Foreclosures Also Happen In Better times

My comment that I posted yesterday to Arnold Kling's post on the ineffectiveness of mortgage modifications, "The Worst Solution to the Financial Crisis" on Econolog.
I agree mortgage modifications are ineffective, but there is always a base rate of foreclosures, even in better economic times.

It is unfair to say about these people, "out of the homes they should never have bought in the first place."

Unplanned adverse events do happen after a home purchase, such as illness, death of wage earner, divorce, job loss, etc. These income-lowering events often happen. In fact, medical expenses, divorces and job losses are major contributors to personal bankruptcies and have been for many years. Why shouldn't they also be major factors in home defaults?

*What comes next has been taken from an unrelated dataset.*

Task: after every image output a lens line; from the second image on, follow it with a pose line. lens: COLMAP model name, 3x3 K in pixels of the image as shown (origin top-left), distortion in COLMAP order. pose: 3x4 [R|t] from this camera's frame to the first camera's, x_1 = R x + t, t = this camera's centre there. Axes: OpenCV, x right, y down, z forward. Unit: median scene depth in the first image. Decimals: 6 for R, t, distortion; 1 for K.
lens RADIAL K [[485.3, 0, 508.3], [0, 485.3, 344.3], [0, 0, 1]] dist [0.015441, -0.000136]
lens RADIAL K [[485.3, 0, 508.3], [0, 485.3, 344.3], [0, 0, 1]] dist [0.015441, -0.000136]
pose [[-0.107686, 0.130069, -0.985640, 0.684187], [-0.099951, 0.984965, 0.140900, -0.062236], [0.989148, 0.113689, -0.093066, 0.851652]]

While there are lots of anecdotes about subprime and no-doc lending, second home investment properties, etc., I have not seen any research on defaults producing a number showing the relative numbers of income qualified one-home owners who had unexpected income losses and those who were overextended at time of the purchase and mortgage loan.

I suspect even some of the two-home owners were those who purchased a second home to move and then got caught in the housing slow down and could not revert to single home ownership.

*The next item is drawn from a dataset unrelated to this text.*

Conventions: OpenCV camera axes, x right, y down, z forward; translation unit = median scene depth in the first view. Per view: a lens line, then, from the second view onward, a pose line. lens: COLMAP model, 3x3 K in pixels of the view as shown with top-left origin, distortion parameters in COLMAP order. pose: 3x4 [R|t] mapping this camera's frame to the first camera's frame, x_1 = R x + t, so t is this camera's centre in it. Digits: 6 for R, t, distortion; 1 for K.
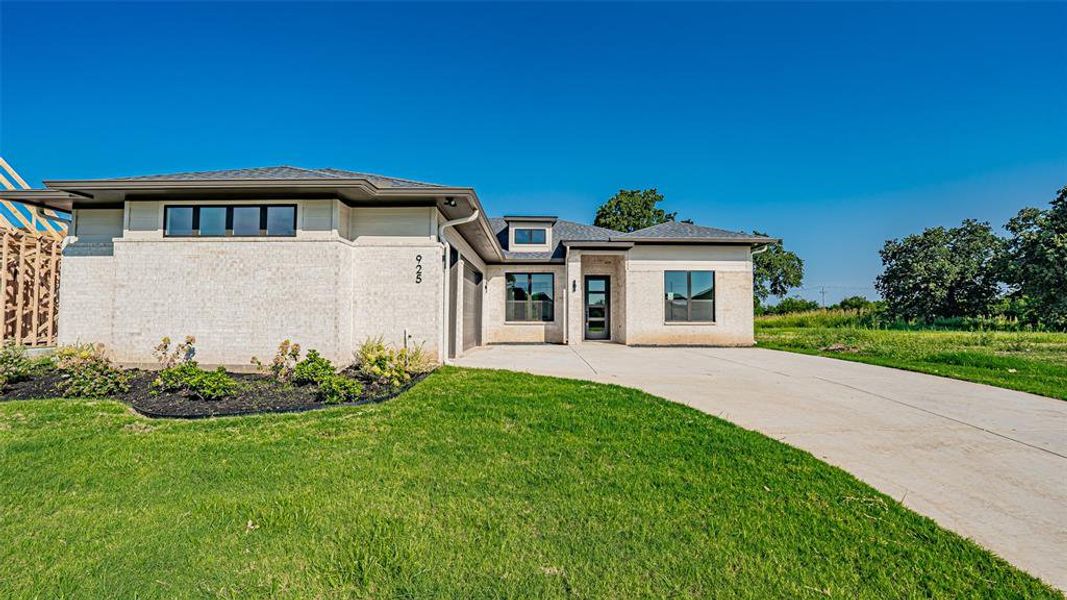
lens RADIAL K [[491.7, 0, 531.3], [0, 491.7, 300.6], [0, 0, 1]] dist [-0.072153, 0.026448]
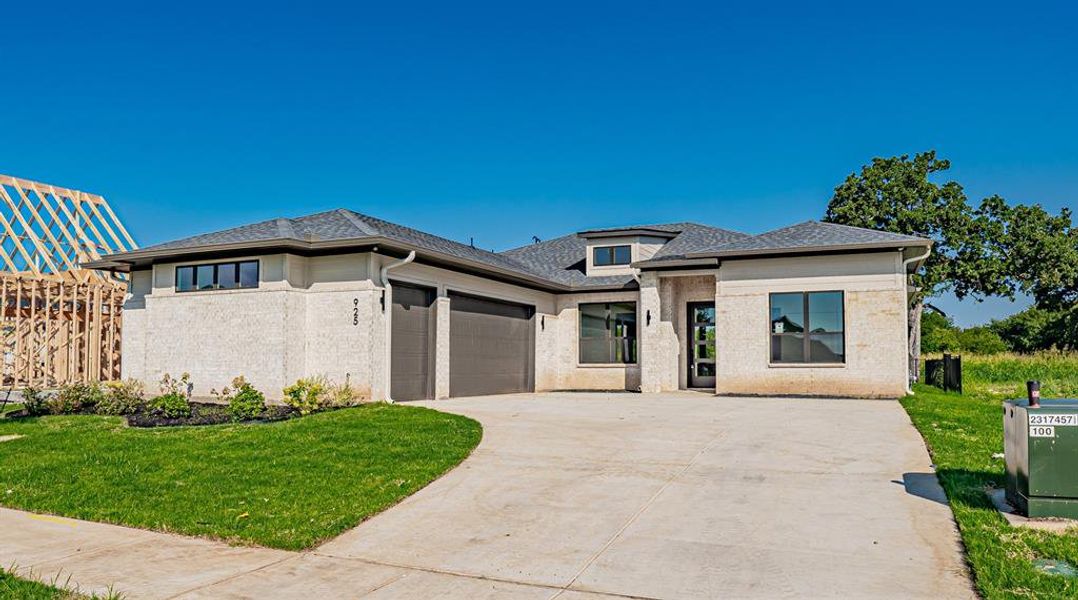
lens RADIAL K [[781.5, 0, 538.6], [0, 781.5, 326.8], [0, 0, 1]] dist [-0.073874, -0.001531]
pose [[0.906893, -0.023709, -0.420694, 0.849064], [0.018294, 0.999690, -0.016904, 0.004887], [0.420964, 0.007634, 0.907045, -0.376803]]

While I understand the human nature of wanting to believe that there are people and processes to blame for the current housing crisis, none of the easy theories (securitization, fraud, bad incentives, no skin in the game, capital arbitrage, credit rating agencies, etc.) really make any sense when thought about critically. They just are not capable of explaining the duration, the lending volume, the international aspects, the risk that investment bank restricted shares owners took to their wealth, and the lack of investment asset diversification in the financial industry, etc. They are weak attempts to explain the high supply of mortgage lending, but do nothing to explain the high supply of demand for these loans. They are weak because in other times lenders raise their rates and cut off lending when it gets too heated. Likewise, in other times most borrowers do not continue to chase easy money for home purchases when they feel it can cause them financial harm and lenders find they cannot make mortgage loans in those periods.

A bubble mania does not adequately capture what happened because of the excessive degree of risk that both homeowners and financial institution took. When other bubbles occur, while there are many players who are caught up in the mania, a much smaller percentage actually is substantially at risk for most of their wealth. It was much more widespread this time. Too many players, both as homeowners and as lenders and investors, gambled too much of their wealth this time.

It will take a few years to sort out all the causes of this crisis, but it is certainly much more complicated than the common wisdom.